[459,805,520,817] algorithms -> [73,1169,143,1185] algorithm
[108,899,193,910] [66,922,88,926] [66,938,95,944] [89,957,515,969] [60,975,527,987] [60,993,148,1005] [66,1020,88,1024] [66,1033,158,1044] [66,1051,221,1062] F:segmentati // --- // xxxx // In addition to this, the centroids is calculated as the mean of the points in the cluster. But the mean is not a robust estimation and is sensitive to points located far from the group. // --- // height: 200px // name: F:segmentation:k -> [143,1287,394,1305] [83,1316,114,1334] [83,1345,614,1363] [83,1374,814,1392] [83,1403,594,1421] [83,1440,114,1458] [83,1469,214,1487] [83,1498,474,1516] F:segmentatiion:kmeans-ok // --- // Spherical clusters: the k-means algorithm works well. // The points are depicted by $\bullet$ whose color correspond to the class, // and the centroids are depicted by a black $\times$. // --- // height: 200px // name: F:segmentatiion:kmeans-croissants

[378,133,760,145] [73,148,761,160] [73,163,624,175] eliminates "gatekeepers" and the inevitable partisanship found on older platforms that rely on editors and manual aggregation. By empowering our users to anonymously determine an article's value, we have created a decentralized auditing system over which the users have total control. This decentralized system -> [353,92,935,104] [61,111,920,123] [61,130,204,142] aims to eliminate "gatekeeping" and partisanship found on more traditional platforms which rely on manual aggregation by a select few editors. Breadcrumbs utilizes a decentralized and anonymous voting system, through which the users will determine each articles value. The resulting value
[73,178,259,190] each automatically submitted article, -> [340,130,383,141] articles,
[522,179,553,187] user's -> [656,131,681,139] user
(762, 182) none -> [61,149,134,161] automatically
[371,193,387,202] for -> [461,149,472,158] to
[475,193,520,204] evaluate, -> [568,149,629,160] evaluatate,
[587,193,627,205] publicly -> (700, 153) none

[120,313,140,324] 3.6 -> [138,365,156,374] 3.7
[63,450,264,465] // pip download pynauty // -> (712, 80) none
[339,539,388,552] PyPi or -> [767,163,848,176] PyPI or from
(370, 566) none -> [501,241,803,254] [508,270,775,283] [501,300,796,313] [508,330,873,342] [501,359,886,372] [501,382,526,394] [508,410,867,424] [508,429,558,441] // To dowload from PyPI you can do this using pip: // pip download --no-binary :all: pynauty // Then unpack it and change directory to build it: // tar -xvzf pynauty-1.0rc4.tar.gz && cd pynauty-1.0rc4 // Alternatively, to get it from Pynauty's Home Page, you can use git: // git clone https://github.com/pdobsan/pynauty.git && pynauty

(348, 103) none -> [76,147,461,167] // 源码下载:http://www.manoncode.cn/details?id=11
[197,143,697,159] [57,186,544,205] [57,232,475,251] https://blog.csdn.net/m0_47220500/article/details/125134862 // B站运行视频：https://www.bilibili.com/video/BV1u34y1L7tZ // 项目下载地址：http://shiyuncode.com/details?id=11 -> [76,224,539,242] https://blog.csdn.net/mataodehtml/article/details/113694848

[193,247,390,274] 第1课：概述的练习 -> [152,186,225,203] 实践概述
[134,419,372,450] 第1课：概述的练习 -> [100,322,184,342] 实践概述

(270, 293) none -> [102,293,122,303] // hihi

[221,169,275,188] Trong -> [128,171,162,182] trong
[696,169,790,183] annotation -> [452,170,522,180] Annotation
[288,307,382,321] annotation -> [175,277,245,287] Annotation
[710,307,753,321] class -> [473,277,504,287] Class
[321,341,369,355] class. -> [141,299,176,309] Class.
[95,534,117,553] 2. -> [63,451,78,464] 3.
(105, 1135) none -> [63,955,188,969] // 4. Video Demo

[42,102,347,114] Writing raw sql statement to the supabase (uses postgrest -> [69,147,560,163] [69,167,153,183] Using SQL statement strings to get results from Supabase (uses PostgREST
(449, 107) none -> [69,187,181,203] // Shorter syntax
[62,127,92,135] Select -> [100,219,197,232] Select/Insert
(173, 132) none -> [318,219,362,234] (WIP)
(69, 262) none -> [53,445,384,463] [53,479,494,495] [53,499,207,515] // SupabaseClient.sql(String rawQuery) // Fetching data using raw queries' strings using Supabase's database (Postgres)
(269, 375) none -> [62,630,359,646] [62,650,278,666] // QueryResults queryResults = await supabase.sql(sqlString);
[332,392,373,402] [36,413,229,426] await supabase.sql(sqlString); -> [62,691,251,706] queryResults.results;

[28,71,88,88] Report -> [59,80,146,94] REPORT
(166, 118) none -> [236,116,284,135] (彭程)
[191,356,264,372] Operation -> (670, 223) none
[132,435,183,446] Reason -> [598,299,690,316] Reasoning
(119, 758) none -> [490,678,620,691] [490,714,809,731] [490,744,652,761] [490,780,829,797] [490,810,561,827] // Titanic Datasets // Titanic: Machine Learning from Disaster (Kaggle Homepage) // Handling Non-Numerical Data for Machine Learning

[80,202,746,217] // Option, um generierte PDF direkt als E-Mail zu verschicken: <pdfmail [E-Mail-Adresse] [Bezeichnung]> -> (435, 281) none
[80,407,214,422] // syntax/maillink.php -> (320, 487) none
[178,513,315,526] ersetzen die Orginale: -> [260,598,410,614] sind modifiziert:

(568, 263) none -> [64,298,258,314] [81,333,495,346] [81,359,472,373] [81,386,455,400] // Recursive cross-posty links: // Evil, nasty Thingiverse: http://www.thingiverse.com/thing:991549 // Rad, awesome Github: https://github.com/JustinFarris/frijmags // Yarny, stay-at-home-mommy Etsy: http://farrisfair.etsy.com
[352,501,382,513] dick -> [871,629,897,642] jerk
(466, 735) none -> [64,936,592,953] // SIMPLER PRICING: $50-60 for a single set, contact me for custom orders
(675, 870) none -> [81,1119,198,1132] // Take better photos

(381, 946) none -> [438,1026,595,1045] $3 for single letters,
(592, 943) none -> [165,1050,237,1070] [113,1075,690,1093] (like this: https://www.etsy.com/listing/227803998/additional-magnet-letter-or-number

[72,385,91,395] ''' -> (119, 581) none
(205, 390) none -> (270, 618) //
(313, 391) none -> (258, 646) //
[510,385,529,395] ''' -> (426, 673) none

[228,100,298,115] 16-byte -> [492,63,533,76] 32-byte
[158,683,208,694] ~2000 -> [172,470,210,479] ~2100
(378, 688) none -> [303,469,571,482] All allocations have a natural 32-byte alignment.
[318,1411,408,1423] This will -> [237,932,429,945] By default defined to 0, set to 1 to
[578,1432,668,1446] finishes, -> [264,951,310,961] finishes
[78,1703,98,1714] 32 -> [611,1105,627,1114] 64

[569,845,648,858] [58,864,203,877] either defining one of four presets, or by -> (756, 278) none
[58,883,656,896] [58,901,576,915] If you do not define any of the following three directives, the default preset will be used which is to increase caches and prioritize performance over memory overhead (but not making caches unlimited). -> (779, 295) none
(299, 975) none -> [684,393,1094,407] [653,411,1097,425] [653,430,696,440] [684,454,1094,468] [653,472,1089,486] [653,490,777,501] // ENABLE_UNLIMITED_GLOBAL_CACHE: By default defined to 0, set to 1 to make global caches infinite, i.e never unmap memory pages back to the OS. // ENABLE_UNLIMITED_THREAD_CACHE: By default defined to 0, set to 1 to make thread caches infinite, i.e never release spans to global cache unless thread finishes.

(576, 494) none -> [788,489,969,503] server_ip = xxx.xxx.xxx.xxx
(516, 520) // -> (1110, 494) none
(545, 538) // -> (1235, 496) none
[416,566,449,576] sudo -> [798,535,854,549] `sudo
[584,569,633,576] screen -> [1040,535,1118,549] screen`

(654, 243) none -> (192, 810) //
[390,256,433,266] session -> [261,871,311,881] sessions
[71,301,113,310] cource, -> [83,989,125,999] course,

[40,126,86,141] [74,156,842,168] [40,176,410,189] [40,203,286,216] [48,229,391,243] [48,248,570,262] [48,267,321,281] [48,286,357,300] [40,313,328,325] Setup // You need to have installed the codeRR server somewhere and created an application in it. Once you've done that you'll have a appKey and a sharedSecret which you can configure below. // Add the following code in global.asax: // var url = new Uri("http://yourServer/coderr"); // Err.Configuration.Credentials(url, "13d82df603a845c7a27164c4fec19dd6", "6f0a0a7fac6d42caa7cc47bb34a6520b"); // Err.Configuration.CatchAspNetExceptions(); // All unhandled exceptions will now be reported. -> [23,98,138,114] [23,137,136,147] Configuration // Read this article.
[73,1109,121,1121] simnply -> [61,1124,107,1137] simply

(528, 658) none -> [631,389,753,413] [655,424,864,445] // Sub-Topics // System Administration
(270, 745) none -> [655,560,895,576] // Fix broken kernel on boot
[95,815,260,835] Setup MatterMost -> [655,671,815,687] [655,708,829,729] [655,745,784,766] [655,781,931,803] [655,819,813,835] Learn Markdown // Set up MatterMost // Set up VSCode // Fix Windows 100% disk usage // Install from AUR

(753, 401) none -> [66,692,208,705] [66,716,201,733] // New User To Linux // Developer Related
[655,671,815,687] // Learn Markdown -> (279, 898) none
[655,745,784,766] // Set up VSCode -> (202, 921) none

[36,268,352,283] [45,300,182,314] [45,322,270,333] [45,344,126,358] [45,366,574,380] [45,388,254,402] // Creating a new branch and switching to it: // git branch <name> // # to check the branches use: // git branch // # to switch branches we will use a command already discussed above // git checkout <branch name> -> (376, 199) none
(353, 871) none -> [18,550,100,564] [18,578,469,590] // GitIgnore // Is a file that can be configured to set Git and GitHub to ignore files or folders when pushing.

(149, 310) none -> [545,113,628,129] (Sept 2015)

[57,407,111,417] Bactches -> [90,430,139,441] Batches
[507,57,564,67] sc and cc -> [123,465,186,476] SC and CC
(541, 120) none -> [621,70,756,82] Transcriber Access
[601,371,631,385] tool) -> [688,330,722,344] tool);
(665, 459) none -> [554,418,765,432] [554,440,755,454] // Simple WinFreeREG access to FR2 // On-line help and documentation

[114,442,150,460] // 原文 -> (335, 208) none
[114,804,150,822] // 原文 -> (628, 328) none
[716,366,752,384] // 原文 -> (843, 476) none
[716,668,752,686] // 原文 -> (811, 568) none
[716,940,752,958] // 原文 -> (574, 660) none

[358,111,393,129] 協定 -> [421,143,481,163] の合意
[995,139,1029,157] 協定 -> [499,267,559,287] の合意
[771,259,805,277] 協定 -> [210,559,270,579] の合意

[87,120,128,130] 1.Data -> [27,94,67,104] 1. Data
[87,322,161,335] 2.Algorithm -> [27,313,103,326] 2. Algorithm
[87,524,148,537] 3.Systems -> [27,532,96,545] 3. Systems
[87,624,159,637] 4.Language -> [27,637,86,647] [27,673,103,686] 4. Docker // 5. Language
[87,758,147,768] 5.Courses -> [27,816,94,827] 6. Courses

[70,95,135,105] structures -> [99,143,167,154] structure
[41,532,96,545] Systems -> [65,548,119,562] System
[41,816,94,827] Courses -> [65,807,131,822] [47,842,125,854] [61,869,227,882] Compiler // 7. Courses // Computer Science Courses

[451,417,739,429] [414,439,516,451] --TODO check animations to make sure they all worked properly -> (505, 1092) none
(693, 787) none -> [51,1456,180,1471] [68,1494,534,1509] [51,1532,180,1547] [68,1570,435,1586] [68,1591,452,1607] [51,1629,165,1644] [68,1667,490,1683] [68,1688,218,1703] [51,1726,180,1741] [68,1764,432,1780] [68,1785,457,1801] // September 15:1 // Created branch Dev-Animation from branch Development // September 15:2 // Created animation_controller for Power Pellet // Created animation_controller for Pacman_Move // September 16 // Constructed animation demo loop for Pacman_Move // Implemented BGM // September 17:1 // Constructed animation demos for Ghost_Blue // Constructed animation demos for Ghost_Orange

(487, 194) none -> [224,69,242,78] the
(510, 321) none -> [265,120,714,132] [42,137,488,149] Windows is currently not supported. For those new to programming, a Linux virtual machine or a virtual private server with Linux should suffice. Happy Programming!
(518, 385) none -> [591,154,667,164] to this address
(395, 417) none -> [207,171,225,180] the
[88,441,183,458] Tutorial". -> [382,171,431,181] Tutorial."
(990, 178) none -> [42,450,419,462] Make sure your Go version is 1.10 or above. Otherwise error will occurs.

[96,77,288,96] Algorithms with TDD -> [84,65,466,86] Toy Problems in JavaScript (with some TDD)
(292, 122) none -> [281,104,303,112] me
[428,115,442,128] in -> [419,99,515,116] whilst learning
-*-
◆ WHAT THIS TASK INVOLVES
Repeat the data word for word, starting at its first line and stopping after the line that contains "[108,899,193,910] [66,922,88,926] [66,938,95,944]".

◆ REPLY TO THE TASK
[459,805,520,817] algorithms -> [73,1169,143,1185] algorithm
[108,899,193,910] [66,922,88,926] [66,938,95,944] [89,957,515,969] [60,975,527,987] [60,993,148,1005] [66,1020,88,1024] [66,1033,158,1044] [66,1051,221,1062] F:segmentati // --- // xxxx // In addition to this, the centroids is calculated as the mean of the points in the cluster. But the mean is not a robust estimation and is sensitive to points located far from the group. // --- // height: 200px // name: F:segmentation:k -> [143,1287,394,1305] [83,1316,114,1334] [83,1345,614,1363] [83,1374,814,1392] [83,1403,594,1421] [83,1440,114,1458] [83,1469,214,1487] [83,1498,474,1516] F:segmentatiion:kmeans-ok // --- // Spherical clusters: the k-means algorithm works well. // The points are depicted by $\bullet$ whose color correspond to the class, // and the centroids are depicted by a black $\times$. // --- // height: 200px // name: F:segmentatiion:kmeans-croissants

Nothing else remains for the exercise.